Mortgage Rates Back to Unchanged After Starting Higher

By: Matthew Graham

Mortgage rates began the day at higher levels, as bond markets lost ground overnight.  Bonds dictate rates, and "losing ground" means bond prices are falling.  When bond prices fall, rates move higher.

There's some chatter in the marketplace about developments in Syria being the motivation for every little move in bonds/rates.  Rather, it's more accurate to say it's ONE OF the motivations behind SOME of the moves.  Bonds had a few other concerns overnight.  That's why they were able to improve during domestic hours even though nothing changed with respect to Syria.

As bonds improved, most lenders ended up releasing positively-revised rate sheets.  After the revisions, today's mortgage rates ended up in substantially similar territory to last Friday's.  Lenders who didn't reprice are naturally still at slightly higher rates, but would be heading into tomorrow with an advantage, all other things being equal.

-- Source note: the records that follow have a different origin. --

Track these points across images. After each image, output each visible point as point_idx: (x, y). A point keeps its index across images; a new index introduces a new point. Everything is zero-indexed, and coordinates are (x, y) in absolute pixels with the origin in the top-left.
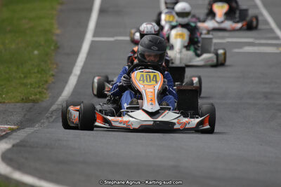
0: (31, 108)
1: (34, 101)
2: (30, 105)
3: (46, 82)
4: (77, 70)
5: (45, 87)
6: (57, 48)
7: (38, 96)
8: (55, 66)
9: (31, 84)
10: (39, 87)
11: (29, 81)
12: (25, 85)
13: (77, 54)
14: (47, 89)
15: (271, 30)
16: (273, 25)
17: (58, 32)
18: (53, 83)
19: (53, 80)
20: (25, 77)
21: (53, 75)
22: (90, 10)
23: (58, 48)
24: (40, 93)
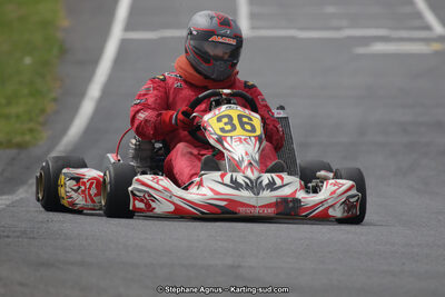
0: (13, 159)
1: (21, 146)
2: (13, 152)
3: (43, 111)
4: (95, 91)
5: (41, 119)
7: (28, 137)
8: (58, 84)
9: (18, 116)
10: (31, 120)
11: (14, 110)
12: (7, 117)
14: (44, 124)
15: (419, 15)
17: (65, 23)
18: (55, 113)
19: (54, 108)
20: (9, 104)
21: (55, 100)
24: (31, 131)
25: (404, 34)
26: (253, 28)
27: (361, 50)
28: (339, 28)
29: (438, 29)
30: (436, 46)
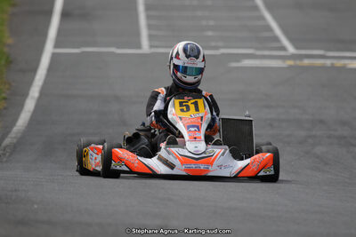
4: (35, 92)
6: (9, 62)
8: (7, 86)
13: (34, 70)
15: (276, 39)
16: (278, 32)
17: (10, 41)
18: (5, 108)
19: (5, 105)
21: (5, 99)
22: (49, 13)
23: (11, 62)
25: (267, 53)
26: (151, 47)
27: (234, 65)
28: (217, 48)
29: (291, 50)
30: (290, 63)
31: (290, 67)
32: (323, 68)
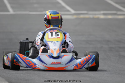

Loan Originator Perspective

Float cautiously after bonds held up well against Strong Retail Sales. -Al Hensling, Mortgage Originator 

Treasury yields jumped abruptly this AM, hitting levels last seen in early March.  While MBS markets held their ground, underlying treasury weakness is never encouraging.  I'm still locking early. -Ted Rood, Senior Originator


Today's Most Prevalent Rates

  • 30YR FIXED - 4.5%
  • FHA/VA - 4.25%
  • 15 YEAR FIXED - 3.875%
  • 5 YEAR ARMS -  3.5-3.75% depending on the lender


Ongoing Lock/Float Considerations

  • 2017 had proven to be a relatively good year for mortgage rates despite widespread expectations for a stronger push higher after the presidential election in late 2016. 

  • While rates remain low in absolute terms, they moved higher in a more threatening way heading into the beginning of 2018

  • The scariest part of the move higher looks like it ended as of early February, and rates have been generally sideways since then

  • Even so, the potential remains for more weakness (i.e. higher rates).  It makes more sense to remain defensive (i.e. more inclined to lock) until we've seen a more convincing shift lower.
  • Rates discussed refer to the most frequently-quoted, conforming, conventional 30yr fixed rate for top tier borrowers among average to well-priced lenders.  The rates generally assume little-to-no origination or discount except as noted when applicable.  Rates appearing on this page are "effective rates" that take day-to-day changes in upfront costs into consideration.